*The problem:* Can you carry on the plot summary about Santiago and Manolin, starting right after its last sentence?
═══ Given text
The boy arrives at Santiago's shack the morning after the old man returns, as
he has each of the previous mornings. Manolin has already been to the harbor, and has
seen Santiago's skiff and the 18 foot long marlin skeleton. When he sees the
sleeping old man's hands the boy begins to cry. As he passes other fishermen to obtain
coffee for Santiago, he "did not care that they saw him crying" (122).
The old man finally wakes up with the boy by his side, and they talk briefly. Santiago
learns that the coast guard and airplanes had been searching the ocean for
him during his three day absence. In addition, the boy informs Santiago that they will fish
together again, in spite of Manolin's parents' orders. When the old man protests that
he is not lucky anymore, the boy replies, "The hell with luck. I'll bring the luck
with me" (125). After Santiago reveals that he suffered "plenty," (126) Manolin leaves --
crying again -- to bring food, newspapers, and medicine for Santiago's hands.
══════
═══ Dataset entries
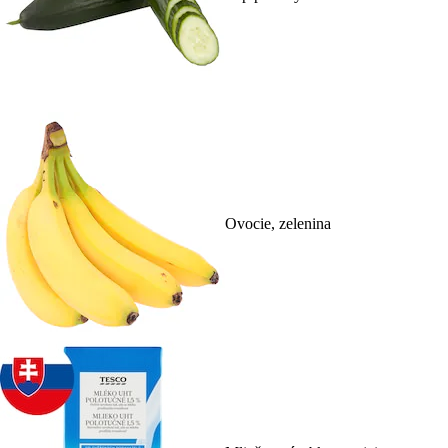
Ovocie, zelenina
══════
═══ Dataset entries
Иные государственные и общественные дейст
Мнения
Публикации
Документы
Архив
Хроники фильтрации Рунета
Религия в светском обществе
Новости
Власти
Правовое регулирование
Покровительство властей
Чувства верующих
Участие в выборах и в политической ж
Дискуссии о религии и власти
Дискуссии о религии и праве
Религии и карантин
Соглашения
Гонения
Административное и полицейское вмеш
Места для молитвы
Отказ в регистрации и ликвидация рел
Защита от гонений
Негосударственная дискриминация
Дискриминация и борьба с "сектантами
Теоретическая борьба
══════
*Expected output:*
Down at the harbor several tourists see the marlin's long white spine "in the
water among the empty beer cans and dead barracudas" (126). When they ask a waiter what
it is, the man replies, "Eshark," (127) trying to explain what had happened. The
tourists misunderstand, believing they are seeing a shark's skeleton, and remain
oblivious to the three day saga that destroyed, but did not defeat, the old man. After his
time of suffering Santiago finally rests, and the novel ends how it began, as "Up the road, in
his shack, the old man was sleeping again. He was still sleeping on his face and the boy
was sitting by him watching him. The old man was dreaming about the lions" (127).